Structural insights into the catalytic cycle of G protein-coupled receptor kinase 5 and a possible regulatory site for potassium ion.

Abstract

G protein-coupled receptor (GPCR) kinases (GRKs) instigateGPCR desensitization, but despite many available structures, a molecular understanding of their function and catalytic cycle remains incomplete. We present six GRK5 crystal structures that capture both open and closed states of its kinase domain as well as complexes with the ligands sangivamycin (Sgv), an adenosine analog, and ATP. The Sgv-bound structure is distinct from the previously reported GRK5·Sgv structure and features an ordered N-terminal helix that docks to the kinase hinge, mimicking its interactions in GPCR or Ca²⁺·calmodulin-bound GRK complexes. GRK5 undergoes a dramatic conformational change in the crystals to a ligand-free, open state with a disordered N terminus when K⁺ is omitted from the harvesting solution. This transition to a ligand-free structure, not structurally observed for the GRK4 subfamily, most likely occurs through the release of the K⁺ ion from its binding site close to the kinase domain hinge in the Sgv-bound complex.

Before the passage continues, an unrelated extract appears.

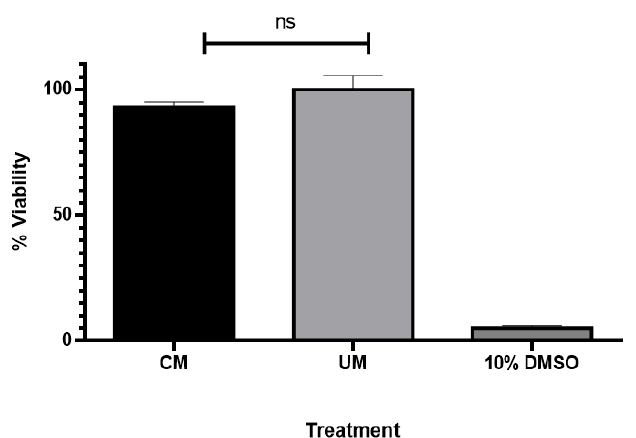
Figure 18. Cytotoxicity effect of circulating medium (CM) from the fluidic system on HUVEC cells.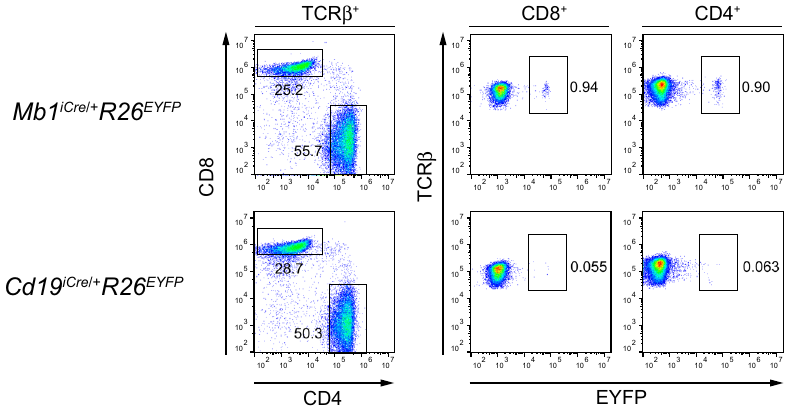
Figure 3. Cre-mediated recombination in T cells is not observed in CD19-iCre/Rosa26-EYFP double transgenic mice. EYFP expression is demonstrated in splenic TCRβ + CD4 + and TCRβ + CD8 + T cells of Mb1 iCre /+ R26 EYFP and Cd19 iCre /+ R26 EYFP mice. Data are representative of two independent experiments.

Two structures of GRK5 in complex with Mg²⁺ and Mn²⁺·ATP were obtained via soaking crystals of the open state, which we hypothesize are reflective of a substrate-loading stage. Although K⁺ significantly stabilizes GRK5 in its closed, near-active conformation, potassium citrate and KCl inhibit kinase activity just as potently as sodium citrate and NaCl, respectively, suggesting that K⁺ traps a closed conformation compatible with Sgv-AMP but incompatible with ATP, thereby inhibiting the catalytic cycle. Thus, changes in K⁺ concentration could play a regulatory role for GRK5 in scenarios where activated GPCRs are coupled to G protein-responsive potassium channels.